Freedom of religion in Algeria
Freedom of religion in Algeria is regulated by the Algerian Constitution, which declares Islam to be the state religion (Article 2) but also declares that "freedom of creed and opinion is inviolable" (Article 36); it prohibits discrimination, Article 29 states "All citizens are equal before the law. No discrimination shall prevail because of birth, race, sex, opinion or any other personal or social condition or circumstance". In practice, the government generally respects this, with some limited exceptions. The government follows a de facto policy of tolerance by allowing, in limited instances, the conduct of religious services by non-Muslim faiths in the capital which are open to the public. The small Christian and tiny Jewish populations generally practice their faiths without government interference. The law does not recognize marriages between Muslim women and non-Muslim men; it does however recognise marriages between Muslim men and non-Muslim women. By law, children follow the religion of their fathers, even if they are born abroad and are citizens of their (non-Muslim) country of birth.
The Government of Algeria appoints imams to mosques and provides general guidance on sermons. However, during the period covered by this report there were reports that adherents replaced government-appointed imams with ones whose views more closely aligned to the sentiments of local practitioners. The Government monitors activities in mosques for possible security-related offenses, bars the use of mosques as public meeting places outside of regular prayer hours, and convokes imams to the Ministry of Religious Affairs for "disciplinary action" when warranted.

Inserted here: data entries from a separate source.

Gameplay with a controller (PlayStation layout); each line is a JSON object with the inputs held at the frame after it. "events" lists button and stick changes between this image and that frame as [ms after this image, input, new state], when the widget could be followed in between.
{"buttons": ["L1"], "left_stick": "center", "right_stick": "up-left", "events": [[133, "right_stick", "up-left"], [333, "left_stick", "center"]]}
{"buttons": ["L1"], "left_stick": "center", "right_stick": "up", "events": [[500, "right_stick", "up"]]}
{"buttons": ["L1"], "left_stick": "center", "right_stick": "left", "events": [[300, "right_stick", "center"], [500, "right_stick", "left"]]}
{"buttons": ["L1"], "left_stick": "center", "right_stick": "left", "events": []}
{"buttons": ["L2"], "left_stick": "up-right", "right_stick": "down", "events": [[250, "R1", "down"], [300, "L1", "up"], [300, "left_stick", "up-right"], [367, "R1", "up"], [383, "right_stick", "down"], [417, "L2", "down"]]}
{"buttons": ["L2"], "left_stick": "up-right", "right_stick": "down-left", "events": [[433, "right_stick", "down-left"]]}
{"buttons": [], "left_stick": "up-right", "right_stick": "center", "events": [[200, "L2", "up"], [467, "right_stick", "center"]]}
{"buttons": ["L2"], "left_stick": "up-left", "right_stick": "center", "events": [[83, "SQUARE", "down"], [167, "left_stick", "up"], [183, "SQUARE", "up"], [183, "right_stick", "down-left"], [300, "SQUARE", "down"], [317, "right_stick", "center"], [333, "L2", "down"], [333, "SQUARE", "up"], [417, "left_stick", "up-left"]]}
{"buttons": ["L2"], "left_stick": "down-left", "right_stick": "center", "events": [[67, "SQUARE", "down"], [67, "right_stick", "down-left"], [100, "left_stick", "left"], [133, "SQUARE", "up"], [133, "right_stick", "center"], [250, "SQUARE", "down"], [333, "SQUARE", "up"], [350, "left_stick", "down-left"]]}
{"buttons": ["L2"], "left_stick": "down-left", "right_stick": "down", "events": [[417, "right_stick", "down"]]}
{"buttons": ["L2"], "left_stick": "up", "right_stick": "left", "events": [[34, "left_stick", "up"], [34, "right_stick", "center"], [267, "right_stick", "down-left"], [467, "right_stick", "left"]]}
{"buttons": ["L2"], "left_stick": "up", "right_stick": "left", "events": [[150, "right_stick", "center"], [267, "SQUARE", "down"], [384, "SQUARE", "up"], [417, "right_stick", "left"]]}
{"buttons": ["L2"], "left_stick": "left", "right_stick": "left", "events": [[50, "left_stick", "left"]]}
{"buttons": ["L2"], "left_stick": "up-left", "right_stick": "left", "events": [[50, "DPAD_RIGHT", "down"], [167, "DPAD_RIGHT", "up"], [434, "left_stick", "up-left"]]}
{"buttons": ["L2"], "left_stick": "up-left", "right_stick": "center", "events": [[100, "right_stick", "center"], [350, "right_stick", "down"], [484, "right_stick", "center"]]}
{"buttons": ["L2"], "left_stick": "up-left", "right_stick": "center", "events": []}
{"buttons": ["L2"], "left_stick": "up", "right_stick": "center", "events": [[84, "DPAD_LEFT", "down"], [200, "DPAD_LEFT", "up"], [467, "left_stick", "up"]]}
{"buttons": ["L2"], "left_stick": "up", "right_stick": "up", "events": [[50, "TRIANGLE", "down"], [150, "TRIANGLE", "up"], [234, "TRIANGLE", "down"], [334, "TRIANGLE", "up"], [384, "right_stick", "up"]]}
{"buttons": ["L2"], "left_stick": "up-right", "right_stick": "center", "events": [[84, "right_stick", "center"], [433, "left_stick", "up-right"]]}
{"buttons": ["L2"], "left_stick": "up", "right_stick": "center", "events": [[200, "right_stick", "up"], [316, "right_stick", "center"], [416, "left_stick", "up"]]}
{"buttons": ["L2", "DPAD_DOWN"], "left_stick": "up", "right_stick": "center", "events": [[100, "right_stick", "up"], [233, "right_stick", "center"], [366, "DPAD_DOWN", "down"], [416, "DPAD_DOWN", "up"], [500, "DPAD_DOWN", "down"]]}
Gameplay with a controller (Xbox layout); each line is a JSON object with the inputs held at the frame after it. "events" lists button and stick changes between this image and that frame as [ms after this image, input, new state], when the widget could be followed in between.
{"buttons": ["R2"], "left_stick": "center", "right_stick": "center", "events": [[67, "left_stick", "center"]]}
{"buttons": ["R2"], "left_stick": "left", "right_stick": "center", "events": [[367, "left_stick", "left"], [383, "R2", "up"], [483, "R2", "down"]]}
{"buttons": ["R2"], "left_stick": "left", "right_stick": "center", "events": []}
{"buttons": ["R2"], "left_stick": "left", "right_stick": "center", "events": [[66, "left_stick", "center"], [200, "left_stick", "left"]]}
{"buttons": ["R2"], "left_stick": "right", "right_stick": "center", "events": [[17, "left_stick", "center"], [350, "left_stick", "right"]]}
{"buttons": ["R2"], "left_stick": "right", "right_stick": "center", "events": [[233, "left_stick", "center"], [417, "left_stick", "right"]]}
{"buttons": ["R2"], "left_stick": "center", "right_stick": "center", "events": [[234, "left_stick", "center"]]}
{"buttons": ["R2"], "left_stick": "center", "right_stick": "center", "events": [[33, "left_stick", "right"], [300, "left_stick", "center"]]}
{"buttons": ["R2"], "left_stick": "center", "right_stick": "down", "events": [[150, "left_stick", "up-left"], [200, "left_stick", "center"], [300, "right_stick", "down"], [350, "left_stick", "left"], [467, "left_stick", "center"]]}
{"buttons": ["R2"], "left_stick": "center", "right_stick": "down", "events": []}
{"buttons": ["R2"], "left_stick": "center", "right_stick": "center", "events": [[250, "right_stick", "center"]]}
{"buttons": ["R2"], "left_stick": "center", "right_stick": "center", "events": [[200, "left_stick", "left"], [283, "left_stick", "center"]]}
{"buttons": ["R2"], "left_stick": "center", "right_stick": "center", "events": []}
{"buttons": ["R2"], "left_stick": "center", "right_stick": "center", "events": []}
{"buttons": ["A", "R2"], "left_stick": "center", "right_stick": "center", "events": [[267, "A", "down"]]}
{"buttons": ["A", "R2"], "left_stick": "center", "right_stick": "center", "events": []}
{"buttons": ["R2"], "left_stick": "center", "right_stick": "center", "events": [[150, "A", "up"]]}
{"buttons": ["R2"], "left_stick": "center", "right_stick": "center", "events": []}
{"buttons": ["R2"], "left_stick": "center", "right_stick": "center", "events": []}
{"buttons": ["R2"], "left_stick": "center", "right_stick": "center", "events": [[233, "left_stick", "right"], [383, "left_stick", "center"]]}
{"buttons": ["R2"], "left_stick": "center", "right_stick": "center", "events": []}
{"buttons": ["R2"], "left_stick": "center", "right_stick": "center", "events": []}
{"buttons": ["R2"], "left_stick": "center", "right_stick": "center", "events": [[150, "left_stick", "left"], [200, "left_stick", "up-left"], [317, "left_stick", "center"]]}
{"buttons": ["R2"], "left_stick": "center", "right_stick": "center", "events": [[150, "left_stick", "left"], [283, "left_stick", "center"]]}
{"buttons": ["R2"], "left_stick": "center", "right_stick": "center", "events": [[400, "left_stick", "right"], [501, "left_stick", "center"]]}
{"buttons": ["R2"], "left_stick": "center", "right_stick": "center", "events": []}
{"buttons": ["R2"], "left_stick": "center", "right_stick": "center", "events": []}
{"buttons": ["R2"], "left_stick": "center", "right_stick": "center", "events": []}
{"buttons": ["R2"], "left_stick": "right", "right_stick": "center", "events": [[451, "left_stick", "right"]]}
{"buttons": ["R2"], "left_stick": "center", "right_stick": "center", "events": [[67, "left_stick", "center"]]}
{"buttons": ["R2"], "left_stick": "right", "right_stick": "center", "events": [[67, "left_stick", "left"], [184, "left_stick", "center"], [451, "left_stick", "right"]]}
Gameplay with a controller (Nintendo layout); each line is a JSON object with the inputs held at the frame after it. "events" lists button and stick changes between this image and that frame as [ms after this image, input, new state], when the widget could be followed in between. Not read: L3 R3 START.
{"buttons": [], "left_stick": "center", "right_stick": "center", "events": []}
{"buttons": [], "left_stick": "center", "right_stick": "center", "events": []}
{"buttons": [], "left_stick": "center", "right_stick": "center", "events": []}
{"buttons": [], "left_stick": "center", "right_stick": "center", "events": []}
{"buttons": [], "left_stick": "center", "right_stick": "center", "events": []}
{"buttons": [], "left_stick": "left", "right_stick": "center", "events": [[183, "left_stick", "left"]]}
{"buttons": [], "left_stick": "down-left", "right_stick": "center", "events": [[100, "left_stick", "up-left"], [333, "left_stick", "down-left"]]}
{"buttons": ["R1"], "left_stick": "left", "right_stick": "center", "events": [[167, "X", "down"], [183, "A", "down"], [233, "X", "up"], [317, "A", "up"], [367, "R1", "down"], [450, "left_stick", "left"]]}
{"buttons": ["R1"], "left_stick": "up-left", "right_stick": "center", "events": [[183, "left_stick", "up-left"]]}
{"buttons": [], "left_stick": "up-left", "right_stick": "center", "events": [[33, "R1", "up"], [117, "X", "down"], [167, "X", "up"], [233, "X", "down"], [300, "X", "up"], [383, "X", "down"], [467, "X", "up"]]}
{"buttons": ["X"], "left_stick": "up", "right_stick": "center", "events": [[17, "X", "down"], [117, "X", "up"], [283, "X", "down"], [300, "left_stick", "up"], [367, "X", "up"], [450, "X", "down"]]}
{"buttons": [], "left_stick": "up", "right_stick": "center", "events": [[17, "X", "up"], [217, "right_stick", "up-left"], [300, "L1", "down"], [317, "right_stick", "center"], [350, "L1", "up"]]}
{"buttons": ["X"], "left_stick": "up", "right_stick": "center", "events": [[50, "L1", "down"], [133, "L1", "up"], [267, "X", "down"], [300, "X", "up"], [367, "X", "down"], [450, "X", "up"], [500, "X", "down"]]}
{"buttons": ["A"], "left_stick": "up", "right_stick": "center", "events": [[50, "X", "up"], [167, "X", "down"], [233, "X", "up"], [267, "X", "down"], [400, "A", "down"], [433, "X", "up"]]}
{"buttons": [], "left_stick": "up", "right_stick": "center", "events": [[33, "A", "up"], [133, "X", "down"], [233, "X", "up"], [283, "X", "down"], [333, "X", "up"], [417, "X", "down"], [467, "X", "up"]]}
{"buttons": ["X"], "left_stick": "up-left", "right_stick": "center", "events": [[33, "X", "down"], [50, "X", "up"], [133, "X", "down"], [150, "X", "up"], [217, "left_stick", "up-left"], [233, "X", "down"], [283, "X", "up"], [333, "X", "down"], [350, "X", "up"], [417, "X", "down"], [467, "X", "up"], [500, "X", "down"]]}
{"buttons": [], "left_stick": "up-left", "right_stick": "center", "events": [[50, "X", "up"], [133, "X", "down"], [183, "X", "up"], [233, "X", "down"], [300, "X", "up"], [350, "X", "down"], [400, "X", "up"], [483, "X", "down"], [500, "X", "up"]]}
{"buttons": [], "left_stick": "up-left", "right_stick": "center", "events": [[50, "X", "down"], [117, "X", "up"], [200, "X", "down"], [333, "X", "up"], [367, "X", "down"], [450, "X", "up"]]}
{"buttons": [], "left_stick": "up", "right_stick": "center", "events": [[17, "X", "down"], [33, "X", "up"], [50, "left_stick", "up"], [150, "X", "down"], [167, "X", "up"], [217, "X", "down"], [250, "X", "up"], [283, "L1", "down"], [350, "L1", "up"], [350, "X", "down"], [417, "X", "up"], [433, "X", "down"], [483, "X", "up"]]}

Amendments to the Penal Code in 2001 established strict punishments, including fines and prison sentences, for anyone other than a government-designated imam who preaches in a mosque. The Ministry of Religious Affairs coordinated with imams in certain regions to reduce religious extremism following reports that Salafist members called for the boycott of specific prayers, the division of mosques between Salafi and non-Salafi members, and the right to lead religious lessons and hold religious seminars. Harsher punishments were established for any person, including government-designated imams, if such persons act "against the noble nature of the mosque" or act in a manner "likely to offend public cohesion." The amendments do not specify what actions would constitute such acts. By law, the Government is allowed to pre-screen religious sermons before they are delivered publicly. However, in practice the Government generally reviews sermons after the fact. The Government's right of review has not been exercised among non-Islamic faiths.
In 2003, the Government sanctioned a number of imams for inflammatory sermons following the May 21 earthquake and for interpretations of the Qur'an "likely to offend public cohesion." The Ministry of Religious Affairs provides some financial support to mosques and during the period covered by this report sought to expand its control over the training of imams through a government-run Islamic educational institute. At the end of the period covered by this report, no school had actually been established.
Religion plays an important role in Algerian society, making it relatively homogeneous. For the average Algerian, being Algerian means being Muslim. However, this is not always so.
People without religious affiliation tend to be particularly numerous in Kabylie (a Kabyle-speaking area) where they are generally tolerated and sometimes supported; notably, Matoub Lounes is widely seen as a hero among Kabyles, despite (or because of) his lack of religion. In most other areas of the country, the non-religious tend to be more discreet.
Muslim women cannot marry non-Muslim men (Algerian Family Code I.II.31), and apostates are disinherited (Family Code III.I.138). A marriage is legally nullified by the apostasy of the husband (presumably from Islam, although this is not specified; Family Code I.III.33).
The majority of cases of harassment and security threats against non-Muslims come from the now nearly destroyed Armed Islamic Group, an organization fighting the government who are determined to rid the country of those who do not share their extremist interpretation of Islam. However, a majority of the population subscribes to Islamic precepts of tolerance in religious beliefs. Moderate Islamist religious and political leaders have criticized publicly acts of violence committed in the name of Islam.
Missionary groups are permitted to conduct humanitarian activities without government interference as long as they are discreet and do not proselytize openly. If they do, they are sometimes arrested and sometimes left alone. Many of the "home churches" in which Christians worship are in contact with the Government, and none report being intimidated or threatened.
Eating in public during Ramadan (particularly for people who "look Muslim") is legal but attracts public hostility in most areas, except for some areas of Kabylie; most restaurants close during Ramadan.
"Offending the Prophet," however, is still a criminal charge. If indicted, the defendant faces up to five years' imprisonment and a heavy fine (Abdelkarim Siaghi case - May 2011).
In general noncitizens who practice faiths other than Islam enjoy a high level of tolerance within society; however, citizens who renounce Islam generally are ostracized by their families and shunned by their neighbors. The Government generally does not become involved in such disputes. Converts also expose themselves to the risk of attack by radical extremists.